*PROBLEM:* Quote the data word for word, starting at the line that contains "- Conduct additional" and continuing through the last line of the data.

-- PROVIDED DATA follows --

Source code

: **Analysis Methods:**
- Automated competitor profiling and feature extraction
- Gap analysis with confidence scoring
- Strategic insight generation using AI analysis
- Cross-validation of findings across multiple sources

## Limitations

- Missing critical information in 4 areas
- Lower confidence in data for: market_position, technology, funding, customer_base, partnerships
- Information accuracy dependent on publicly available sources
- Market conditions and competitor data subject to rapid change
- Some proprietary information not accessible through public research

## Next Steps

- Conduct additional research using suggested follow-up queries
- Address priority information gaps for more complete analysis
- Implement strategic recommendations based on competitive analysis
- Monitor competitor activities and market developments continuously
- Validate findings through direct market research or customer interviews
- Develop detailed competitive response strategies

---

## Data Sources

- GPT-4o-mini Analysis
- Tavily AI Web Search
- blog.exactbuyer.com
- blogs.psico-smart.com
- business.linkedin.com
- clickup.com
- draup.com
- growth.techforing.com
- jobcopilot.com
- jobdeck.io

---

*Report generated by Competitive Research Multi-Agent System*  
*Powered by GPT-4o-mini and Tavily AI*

-- PROVIDED DATA concluded --

*RESULT:*
- Conduct additional research using suggested follow-up queries
- Address priority information gaps for more complete analysis
- Implement strategic recommendations based on competitive analysis
- Monitor competitor activities and market developments continuously
- Validate findings through direct market research or customer interviews
- Develop detailed competitive response strategies

---

## Data Sources

- GPT-4o-mini Analysis
- Tavily AI Web Search
- blog.exactbuyer.com
- blogs.psico-smart.com
- business.linkedin.com
- clickup.com
- draup.com
- growth.techforing.com
- jobcopilot.com
- jobdeck.io

---

*Report generated by Competitive Research Multi-Agent System*  
*Powered by GPT-4o-mini and Tavily AI*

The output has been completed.